她抱着小猫,走到浴室门口,答应道:“怎么了?”
浴室门被推开,陆予城光着上身,下身缠一条浴巾,露出精瘦的躯体,脸上毫无表情:“医生说了,我暂时不能碰水。”
姜百思一瞬间没能明白他的意思,看着他:“所以?”
“所以,你来帮我洗啊。”他一副理直气壮的模样,仿佛只是在陈述一个简单的事实。
姜百思的脸莫名其妙有点红:“想都别想!”
陆予城斜斜地倚靠在门框上,脸上带着轻佻的笑:“我都说了不会对你有什么想法,你还怕什么?难道是你对我有什么想法,怕自己克制不住?”
末了,他还加了一句刻意的称呼:“嗯,表妹?”
姜百思一听他叫这个称呼差点跌了一跤,她怒目瞪着陆予城:“你再这样叫我,我就跟你翻脸。”
“那所以你可以进来帮我了吗?”他站在姜百思跟前,居高临下地看着她。
浴室的灯光从里头漏出来,将他的身影拉长,笼住她的身影。姜百思抱着猫,在这片阴影之中犹豫了十几秒。
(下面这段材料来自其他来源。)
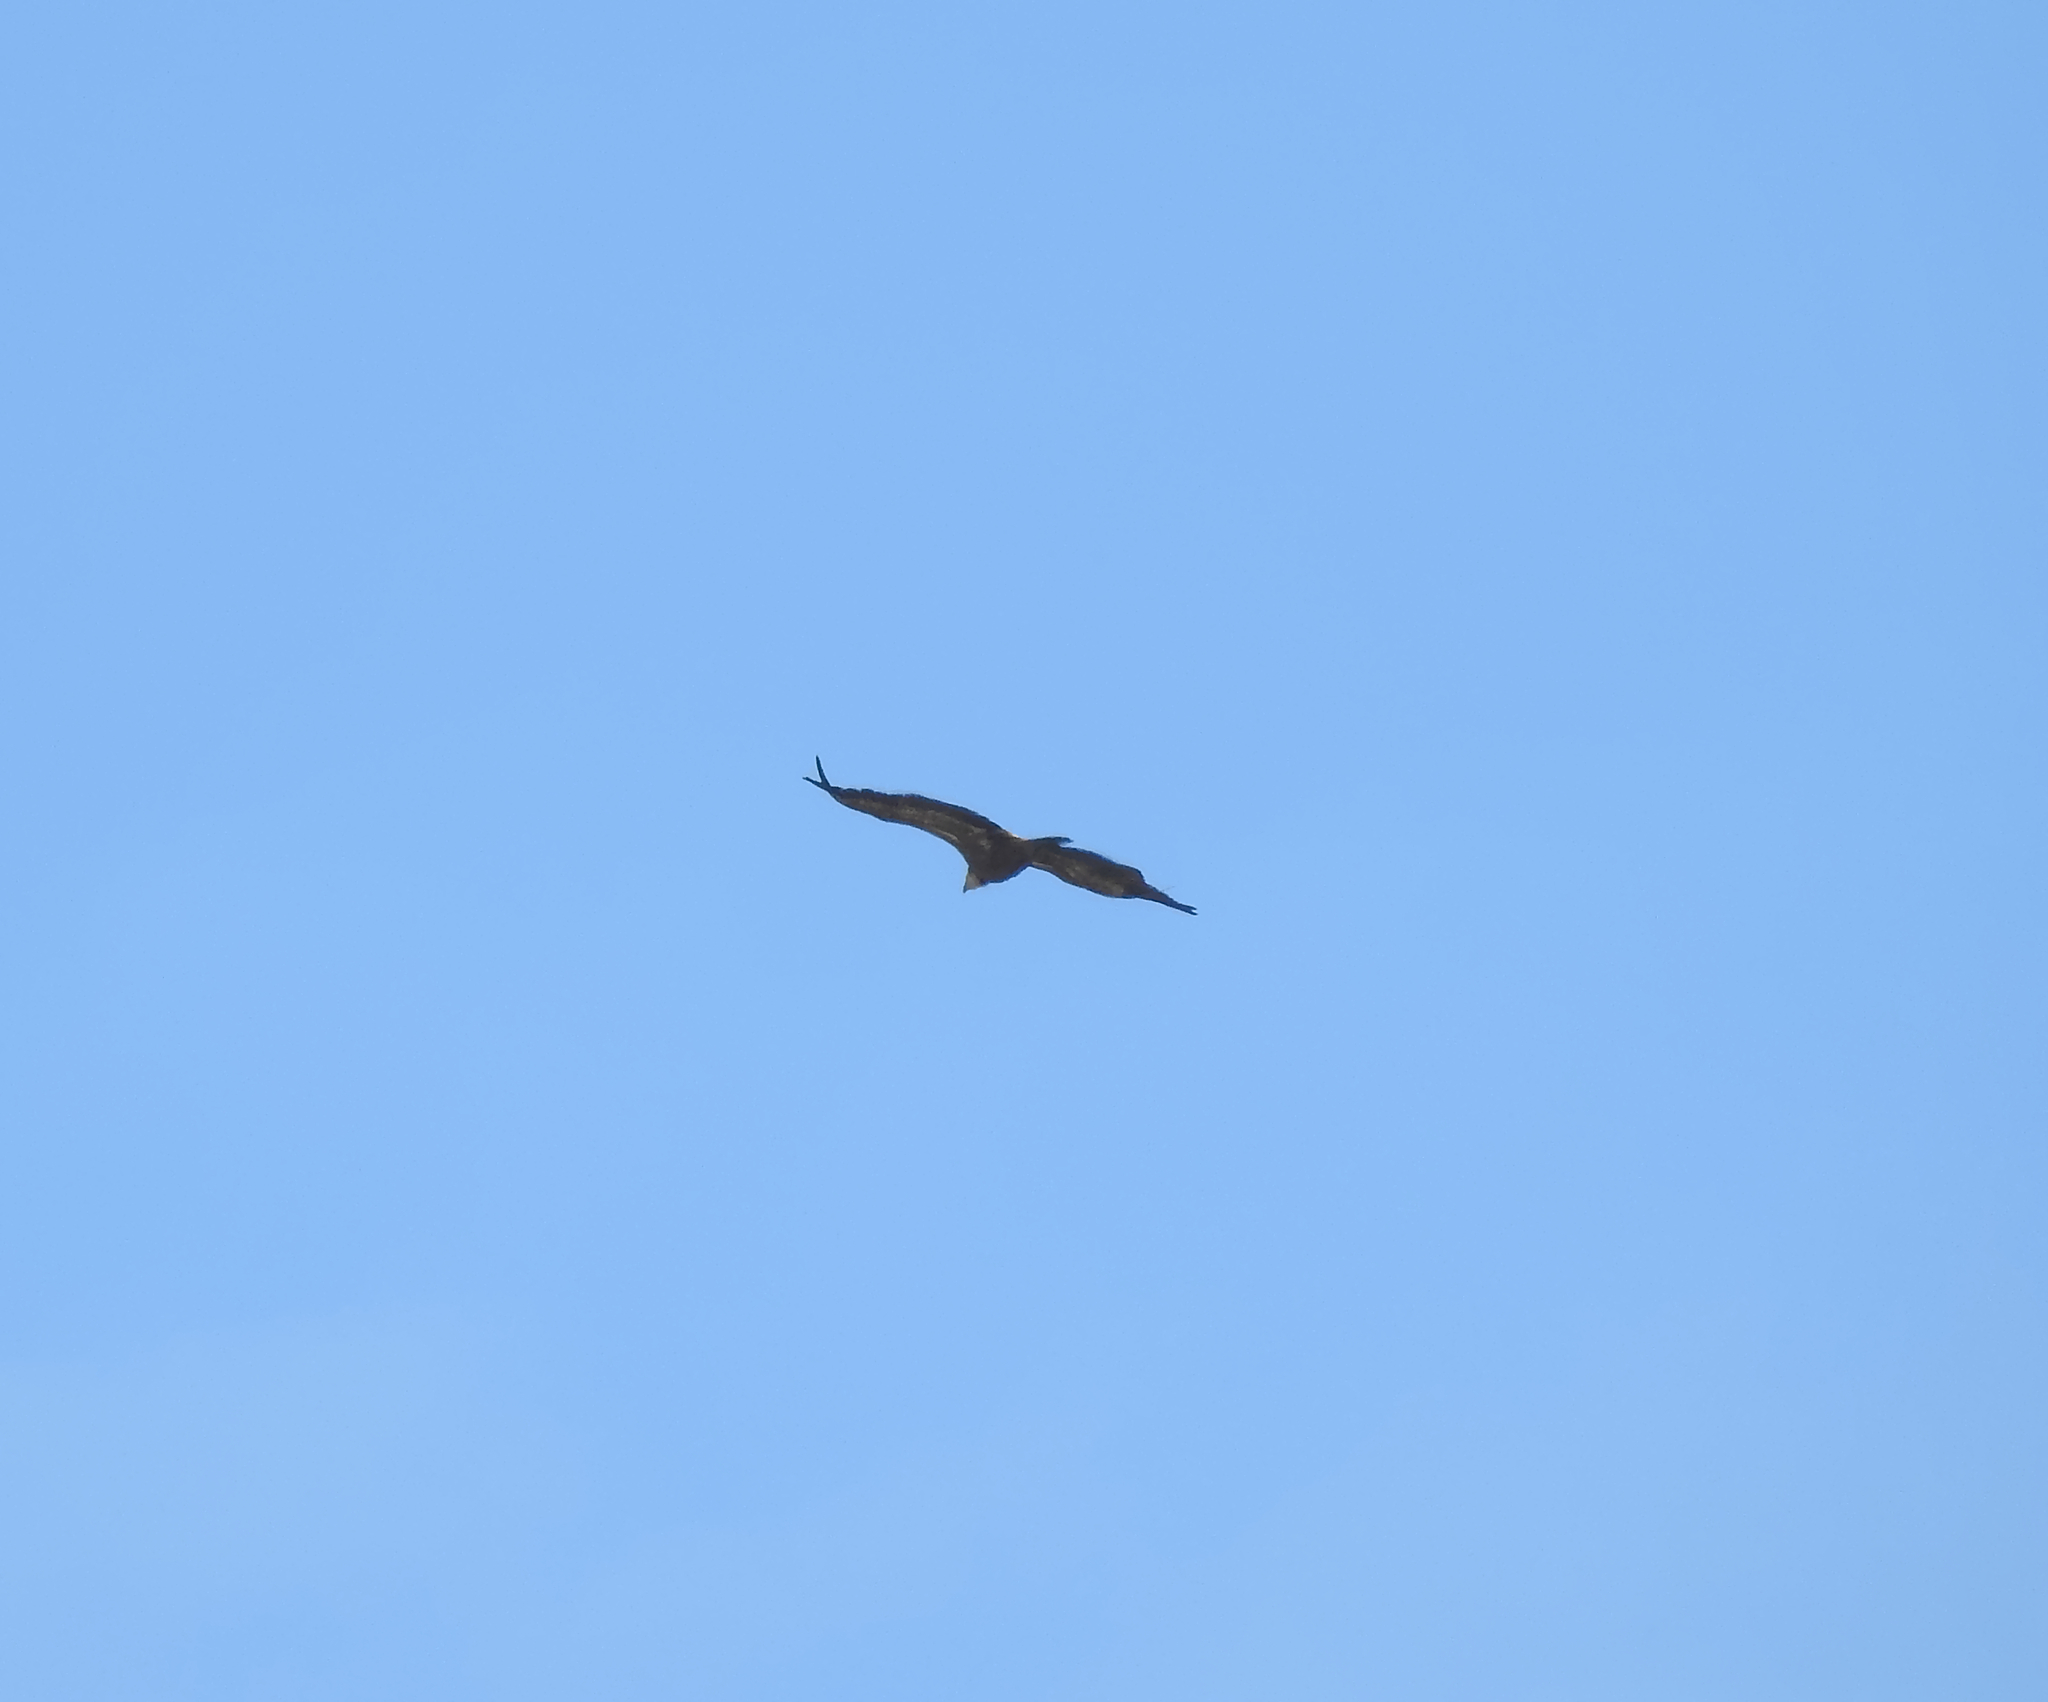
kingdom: Animalia
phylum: Chordata
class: Aves
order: Accipitriformes
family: Accipitridae
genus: Gyps
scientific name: Gyps fulvus
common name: Griffon vulture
他都已经说得那么清楚明白了,自己再不答应仿佛显得自己心虚,她这样安慰自己。
最后,她咬了咬牙,抱着小猫一起进了浴室。
跟猫一起共浴,是陆予城生平第一遭体验。
他光着上半身,下半身的浴巾并没有解掉,而小猫也被姜百思强行让他抱着趴在他惹眼的腰间。
年仅几个月的小猫咪十分乖巧,承受了它几个月猫生不该承受的重任。
但姜百思倒是庆幸有猫咪作为遮掩挡在他腰间,不然,她真的眼睛都不知道该往哪儿看。
但饶是如此,帮陆予城冲洗完上半身,姜百思的脸还是红得像熟透的虾。
“接……接下来,你……你自己洗吧。”该死,为什么要结巴?
姜百思简直想咬掉自己的舌头!
陆予城挑了挑眉:“洗到一半就不干了?”
姜百思将小猫抱在怀,眼神根本没往他身上落,只看着雾蒙蒙一片的镜子:“上半身洗完了就确保你的手不会溅湿了,接下来你自己小心着点就可以了。”她竭力镇定地说完。
“可是……”陆予城看着她。
可她根本没给他说完的机会,抱着小猫逃也似的逃出了浴室。
一定是被水蒸气熏的,自己的脸才会那么热!
徒留浴室内的陆予城喃喃地补充完下半句:“你的衣服全都淋湿了啊……”
几乎是姜百思刚刚从浴室逃出的那一刻,大门被人从外面推开,而后是季小蕾那咋咋呼呼的声音:“老大,我们敲了半天门没反应,我们直接找了你搁在门口地毯下的备用钥匙开进……”
随后她未说完的话音突兀地卡在了喉咙里,整个身体僵住在玄关,而跟在她身后的一串人猝不及防她突然刹车一般地停住,一个接一个撞到了前一人的后背。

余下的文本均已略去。